It should be noted that whatever else might be said of her, Nicola Sturgeon’s press conference announcing her resignation as Scotland’s First Minister and leader of the Scottish National Party was a masterclass in how to depart the stage with grace, humanity, and good humour.
She spoke, at times movingly, about the toll that politics takes on those who are involved in it, and their families. She acknowledged with admirable frankness that while many devoted supporters would miss her, there were others who would “cope with the news just fine”. And perhaps most impressively of all, she had the awareness and good grace to note that it was her own personal divisiveness that was increasingly an impediment to her agenda. In other words, when whether to support a policy becomes dependent on one’s personal view of the politician supporting it, then often good ideas can get lost in the weeds, and bad ones nodded through on the grounds that “our team” is backing them.
But despite all of that personal good grace, it should be noted that Sturgeon, like so many others, proves the truth of the old aphorism that “all political careers end in failure”.

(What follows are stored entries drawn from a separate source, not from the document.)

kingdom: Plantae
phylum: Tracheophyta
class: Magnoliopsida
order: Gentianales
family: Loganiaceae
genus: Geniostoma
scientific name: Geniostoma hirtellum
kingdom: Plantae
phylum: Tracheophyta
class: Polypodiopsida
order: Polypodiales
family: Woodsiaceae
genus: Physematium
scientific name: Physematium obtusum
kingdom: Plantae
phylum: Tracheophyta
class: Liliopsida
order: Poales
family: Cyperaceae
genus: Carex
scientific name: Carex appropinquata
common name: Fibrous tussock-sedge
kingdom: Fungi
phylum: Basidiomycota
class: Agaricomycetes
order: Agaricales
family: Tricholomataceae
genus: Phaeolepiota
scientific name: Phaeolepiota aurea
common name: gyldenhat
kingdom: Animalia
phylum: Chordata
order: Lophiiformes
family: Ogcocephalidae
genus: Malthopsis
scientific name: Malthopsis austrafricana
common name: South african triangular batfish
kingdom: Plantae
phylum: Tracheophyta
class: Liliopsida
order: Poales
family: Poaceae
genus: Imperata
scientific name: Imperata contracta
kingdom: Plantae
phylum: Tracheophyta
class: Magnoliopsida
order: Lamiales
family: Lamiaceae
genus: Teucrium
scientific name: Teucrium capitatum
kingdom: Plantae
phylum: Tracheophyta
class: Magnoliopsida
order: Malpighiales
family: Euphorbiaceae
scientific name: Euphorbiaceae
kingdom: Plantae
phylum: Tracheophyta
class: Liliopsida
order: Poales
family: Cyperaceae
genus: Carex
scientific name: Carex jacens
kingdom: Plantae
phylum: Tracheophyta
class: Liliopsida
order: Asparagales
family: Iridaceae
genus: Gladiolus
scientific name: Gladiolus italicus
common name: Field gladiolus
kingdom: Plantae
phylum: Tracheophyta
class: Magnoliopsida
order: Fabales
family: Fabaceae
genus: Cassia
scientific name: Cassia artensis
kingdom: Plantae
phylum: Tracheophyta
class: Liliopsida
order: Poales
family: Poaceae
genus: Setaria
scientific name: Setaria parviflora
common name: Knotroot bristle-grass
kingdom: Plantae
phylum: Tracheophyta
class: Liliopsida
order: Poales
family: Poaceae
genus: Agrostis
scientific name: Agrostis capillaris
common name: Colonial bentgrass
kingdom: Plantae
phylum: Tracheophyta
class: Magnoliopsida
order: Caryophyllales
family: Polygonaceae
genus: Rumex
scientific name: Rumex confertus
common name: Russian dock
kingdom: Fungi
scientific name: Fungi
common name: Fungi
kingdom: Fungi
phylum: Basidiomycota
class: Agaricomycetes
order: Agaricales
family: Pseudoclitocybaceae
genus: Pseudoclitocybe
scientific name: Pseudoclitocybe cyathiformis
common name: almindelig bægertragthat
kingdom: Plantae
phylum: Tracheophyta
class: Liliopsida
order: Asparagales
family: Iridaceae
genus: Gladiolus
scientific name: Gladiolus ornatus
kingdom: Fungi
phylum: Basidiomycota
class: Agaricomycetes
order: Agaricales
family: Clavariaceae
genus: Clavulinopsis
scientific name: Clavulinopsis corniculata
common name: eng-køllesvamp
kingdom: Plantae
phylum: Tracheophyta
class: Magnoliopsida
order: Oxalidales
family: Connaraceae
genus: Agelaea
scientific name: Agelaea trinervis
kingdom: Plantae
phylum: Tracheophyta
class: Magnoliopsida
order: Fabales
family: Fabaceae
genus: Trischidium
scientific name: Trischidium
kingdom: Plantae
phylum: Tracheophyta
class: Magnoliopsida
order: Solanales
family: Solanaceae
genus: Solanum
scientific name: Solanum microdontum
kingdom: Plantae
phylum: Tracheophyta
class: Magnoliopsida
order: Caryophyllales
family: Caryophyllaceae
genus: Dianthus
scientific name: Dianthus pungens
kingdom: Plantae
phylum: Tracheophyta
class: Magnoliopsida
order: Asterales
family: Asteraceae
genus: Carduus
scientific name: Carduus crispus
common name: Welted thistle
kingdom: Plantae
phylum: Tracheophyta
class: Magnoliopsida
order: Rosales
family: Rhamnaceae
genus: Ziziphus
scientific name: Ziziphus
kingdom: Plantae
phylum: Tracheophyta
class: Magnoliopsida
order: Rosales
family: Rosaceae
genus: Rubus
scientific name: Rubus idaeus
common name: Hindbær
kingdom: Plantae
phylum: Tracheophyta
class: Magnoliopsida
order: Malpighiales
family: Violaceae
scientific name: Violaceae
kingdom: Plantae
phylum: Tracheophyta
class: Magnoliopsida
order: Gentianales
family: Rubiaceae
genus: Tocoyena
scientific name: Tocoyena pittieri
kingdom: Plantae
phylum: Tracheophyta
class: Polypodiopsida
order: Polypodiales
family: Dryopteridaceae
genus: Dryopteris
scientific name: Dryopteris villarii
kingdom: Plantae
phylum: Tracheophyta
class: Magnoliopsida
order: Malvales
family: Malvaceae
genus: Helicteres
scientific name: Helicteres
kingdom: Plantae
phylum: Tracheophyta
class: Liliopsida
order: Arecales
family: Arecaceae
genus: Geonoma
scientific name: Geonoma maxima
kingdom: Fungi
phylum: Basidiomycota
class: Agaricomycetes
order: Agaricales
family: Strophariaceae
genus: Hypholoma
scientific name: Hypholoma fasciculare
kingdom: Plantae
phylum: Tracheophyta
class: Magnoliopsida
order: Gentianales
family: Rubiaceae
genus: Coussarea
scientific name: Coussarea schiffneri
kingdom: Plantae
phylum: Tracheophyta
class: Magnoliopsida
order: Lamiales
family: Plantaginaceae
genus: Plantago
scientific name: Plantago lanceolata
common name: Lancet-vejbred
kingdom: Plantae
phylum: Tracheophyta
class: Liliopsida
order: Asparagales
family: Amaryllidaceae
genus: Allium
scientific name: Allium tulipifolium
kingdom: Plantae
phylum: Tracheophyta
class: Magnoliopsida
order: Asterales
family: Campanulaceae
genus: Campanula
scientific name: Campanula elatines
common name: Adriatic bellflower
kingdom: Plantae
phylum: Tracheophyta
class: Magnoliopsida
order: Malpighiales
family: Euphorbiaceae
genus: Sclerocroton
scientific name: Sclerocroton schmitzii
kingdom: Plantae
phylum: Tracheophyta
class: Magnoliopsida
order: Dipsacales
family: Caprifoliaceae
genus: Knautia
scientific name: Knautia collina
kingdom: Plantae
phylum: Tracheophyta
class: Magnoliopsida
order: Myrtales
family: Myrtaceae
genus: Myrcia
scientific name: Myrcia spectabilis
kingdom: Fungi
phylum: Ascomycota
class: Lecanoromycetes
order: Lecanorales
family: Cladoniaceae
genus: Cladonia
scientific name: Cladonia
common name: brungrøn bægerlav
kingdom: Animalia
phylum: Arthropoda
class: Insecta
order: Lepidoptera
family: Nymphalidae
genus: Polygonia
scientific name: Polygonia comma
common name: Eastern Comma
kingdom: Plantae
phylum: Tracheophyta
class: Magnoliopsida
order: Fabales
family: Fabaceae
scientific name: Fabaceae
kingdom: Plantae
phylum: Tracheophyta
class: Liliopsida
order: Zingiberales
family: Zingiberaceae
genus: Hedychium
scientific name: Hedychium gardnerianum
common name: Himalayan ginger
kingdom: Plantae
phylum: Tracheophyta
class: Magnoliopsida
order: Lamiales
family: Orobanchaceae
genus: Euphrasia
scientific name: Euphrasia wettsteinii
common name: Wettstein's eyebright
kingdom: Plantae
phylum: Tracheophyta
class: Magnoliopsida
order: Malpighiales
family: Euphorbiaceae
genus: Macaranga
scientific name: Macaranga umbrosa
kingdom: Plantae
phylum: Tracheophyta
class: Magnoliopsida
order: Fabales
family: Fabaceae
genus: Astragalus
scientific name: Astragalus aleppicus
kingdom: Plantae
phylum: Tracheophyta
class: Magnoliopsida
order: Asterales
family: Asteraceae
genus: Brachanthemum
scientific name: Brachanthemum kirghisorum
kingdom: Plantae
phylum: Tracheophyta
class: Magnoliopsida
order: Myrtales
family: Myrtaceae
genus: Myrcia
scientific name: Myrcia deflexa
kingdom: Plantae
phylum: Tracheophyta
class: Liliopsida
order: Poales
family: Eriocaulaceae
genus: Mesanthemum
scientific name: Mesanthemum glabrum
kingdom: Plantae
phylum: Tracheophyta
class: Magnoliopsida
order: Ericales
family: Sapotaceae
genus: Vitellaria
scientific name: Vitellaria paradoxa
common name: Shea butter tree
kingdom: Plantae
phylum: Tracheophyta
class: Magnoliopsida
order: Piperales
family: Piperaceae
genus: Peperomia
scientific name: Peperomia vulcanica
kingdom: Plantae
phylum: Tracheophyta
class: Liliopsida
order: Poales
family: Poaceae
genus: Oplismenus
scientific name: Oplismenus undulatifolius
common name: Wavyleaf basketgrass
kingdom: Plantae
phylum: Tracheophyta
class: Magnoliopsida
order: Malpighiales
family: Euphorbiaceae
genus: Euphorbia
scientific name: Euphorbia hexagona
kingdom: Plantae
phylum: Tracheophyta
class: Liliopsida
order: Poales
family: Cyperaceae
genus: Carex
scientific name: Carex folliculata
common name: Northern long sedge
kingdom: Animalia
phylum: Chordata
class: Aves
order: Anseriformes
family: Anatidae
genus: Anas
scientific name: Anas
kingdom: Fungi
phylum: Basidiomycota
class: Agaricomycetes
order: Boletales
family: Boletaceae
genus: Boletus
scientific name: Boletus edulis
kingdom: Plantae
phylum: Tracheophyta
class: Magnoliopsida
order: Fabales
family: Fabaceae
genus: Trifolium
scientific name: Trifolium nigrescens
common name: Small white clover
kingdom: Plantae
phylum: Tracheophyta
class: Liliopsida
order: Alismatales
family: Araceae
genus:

Scotland, after all, is not independent. Nor, frankly, is there any evidence-based reason to believe that Scotland is likely to become independent in either the short or medium terms. In fact, on Independence, despite polls consistently putting support in the forties, the SNP are badly stuck. The very day before her resignation, the respected pollster Lord Ashcroft released these figures:
Scots as a whole tended to think tax rates, food prices, unemployment, immigration, energy bills and NHS waiting times would increase rather than decrease if Scotland became independent – as would equality, Scotland’s standing in the world, and the amount of trade Scotland did with the rest of the world. They thought living standards, investment from UK businesses, Scotland’s ability to handle another financial crisis or pandemic, opportunities for young people and educational attainment would decrease rather than increase. They were evenly divided as to whether public spending in Scotland would rise or fall.
If a referendum were held tomorrow, 37% said they would vote Yes to Scottish independence, with 48% voting No and 15% saying they didn’t know or would not vote. Excluding these voters, we find a 12-point lead for No, at 56% to 44%.
As is often the case, the headline figure in the poll about how people would vote is less important than the background figures: After more than a decade of constant campaigning for independence, Lord Ashcroft finds that Scots think it would make them poorer, make their health service worse, leave Scotland exposed to financial shocks, and decrease opportunities for young people. In other words, though a hardcore base of support for independence remains, the argument has been comprehensively lost amongst the wider population.
This was, it should be noted, Sturgeon’s core mission. Almost every issue – from Brexit to the Health Service to the ethical issues plaguing the Tory Party in London – was cast in the context of the argument for independence. We can be free of all this, she said, at every opportunity. In the end, Westminster still rules, and Nicola Sturgeon does not. Like William Wallace before her, a romantic charge has ended in defeat.
Nor, should it be said, has SNP rule been a success in Scotland. That country still lags deeply behind the rest of the UK in health, education, crime, and a range of other statistics. For most of her time as First Minister, Sturgeon used these failings, rather than seeking to address them. “It would all get better if we were independent” is, oddly, a weak argument when you lead a Scottish Government that already benefits from an enormous subsidy every year from English taxpayers. If Scotland cannot fix its problems with that huge cross-border transfer of funds, how might it fix them without it?
In the end, this more than anything I think has done for her, and for independence. The simplest case for independence is “we can govern ourselves better than they can govern us”. Did Sturgeon prove that true with the substantial opportunities devolution provided? Not really.
In recent weeks, this conflict has been at the heart of the trans rights issue that, many argue, finished her off. When the UK Government intervened to block Scotland’s gender recognition act, Sturgeon cast it as an issue of democracy and sovereignty: Who is better placed to decide the law in Scotland?
But the problem was that, in this case, the majority had an answer for her: We would rather have good laws from Westminster than bad ones from Edinburgh. Going to war for the rights of male rapists to be locked up with vulnerable women in their prisons was, though she failed to see it, a clear indication to people that the SNP themselves could not be trusted with an independent Scotland. In the end, on a key issue, the Scots trusted the hated Tories in Westminster, more than they trusted Sturgeon.
And so, she’s gone. And with her, I suspect, goes a key SNP strength. Because whatever else Sturgeon was, she was at her peak an immensely gifted and capable politician. Even with her many flaws, the next face of Scottish Nationalism will almost certainly be someone less appealing.
The tides of history are fickle, indeed.